Cet auteur, né à Bordj-Bou-Arréridj, s’est affirmé comme l’un des pionniers des Actualités Algériennes. Il participe à la réalisation des tous premiers courts-métrages, engagés par de fameux cinéastes comme Mohamed Bouamari et Mohamed Lakhdar-Hamina. Pour ce dernier, Tewfik Farès écrit le scénario de deux films réputés, Le vent des Aurès, 1966, et Chronique des années de braise, 1975, lauréat de la Palme d’Or au Festival de Cannes. En tournant lui-même Les Hors-la-loi d’après son scénario, Farès fait une incursion fulgurante dans la fiction avant de s’orienter vers la télévision notamment en France où il s’est fixé.

Les Hors-la-loi raconte l’union de trois Algériens, détenus en prison pendant la colonisation. Slimane a déserté pour enterrer son père, Ali est injustement compromis par la femme d’un colon, Moh vole plutôt les fermiers aisés. Révoltés par un système qui les avilit, ils s’évadent puis gagnent le maquis.
L’action est située dans les Aurès, haut lieu des combats de la Guerre de libération algérienne. « J’avais envie de faire un film qui me permette ces grandes actions, cette espèce d’évasion dans un décor, dans un paysage, dans cette sorte d’appel de l’aventure, et je voyais ça, techniquement comme un challenge« , se souvient Farès.
Le défi est relevé avec le concours de comédiens qui sont des références du cinéma algérien. Sid Ahmed Agoumi campe un déserteur justicier qui préfigure sa carrière prolifique notamment au théâtre. Mohamed Chouikh joue le révolté avant de s’illustrer dans les coproductions françaises puis de devenir un réalisateur marquant de l’Algérie. À leurs cotés, on remarque Cheikh Nourredine et en face, des acteurs français connus tels Jaques Monod, l’administrateur, et Jean Bouise, confirmé plus tard chez Luc Besson.

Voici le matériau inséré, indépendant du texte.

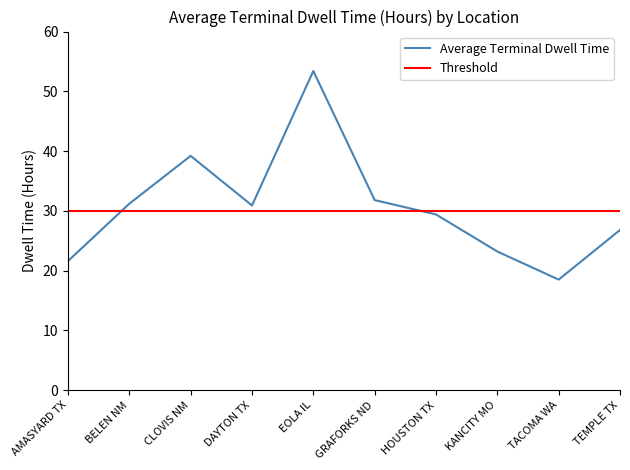

At which category is the sum across all series the highest?

EOLA IL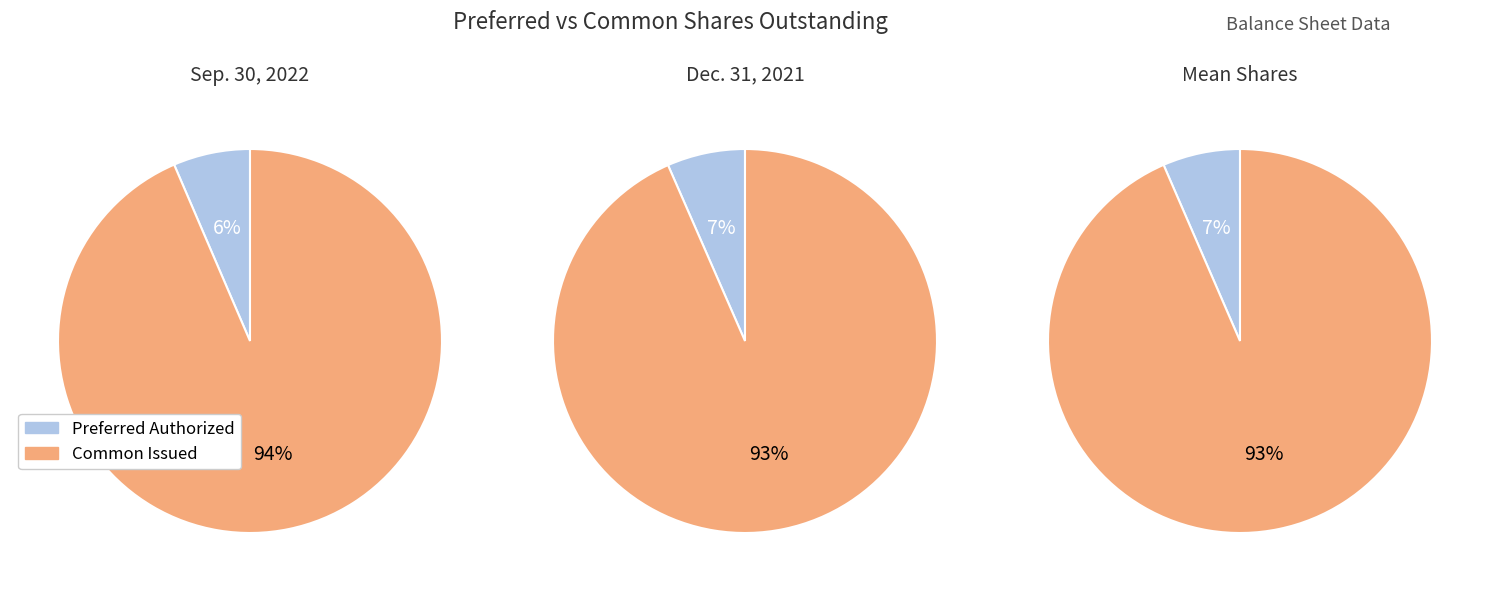

To the nearest percent, what is the average slice percentage?

50%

La musique vive et délicate, est composée par un musicien nomade, en vogue, Georges Moustaki.

Le spectacle recherché repose sur le désir de rappeler l’oppression du système colonial. « En faisant Les Hors-la-loi, mon but n’est pas seulement de divertir le spectateur. C’est aussi traiter d’une partie d’une époque qui touche à notre Histoire« , précise Farès. « Les personnages sont pris dans l’époque coloniale. Ils sont pris en tant que refusant de subir la loi coloniale. » Cette résistance, soulignée par le titre, s’inscrit aussi dans l’exaltation des héros positifs, véhiculée par le régime. « Mon intention profonde était de montrer, en quelque sorte, des hommes qui avaient, à un degré ou à un autre, une conscience nationale« , reconnaît Farès. « J’ai vu et je vois dans ces personnages des précurseurs avec cet aspect un petit peu légendaire. »

Le film se révèle alors comme une contribution astucieuse à l’essor du nouvel État algérien. « Je pense que c’était plus important de réapprendre cette histoire populaire au public algérien et français, plutôt que de faire simplement le panégyrique, forcement faux, de la Révolution », estime le cinéaste.
Les chevauchées, les duels à coups de fusils, les évasions épiques inscrivent durablement le film dans la production étatique de l’époque. Les élans intrépides des Hors-la-loi semblent des lueurs prometteuses pour aviver l’éclat du cinéma algérien en 1968. Un éclat que le soutien de l’État permet alors de faire briller pour le grand plaisir du public populaire.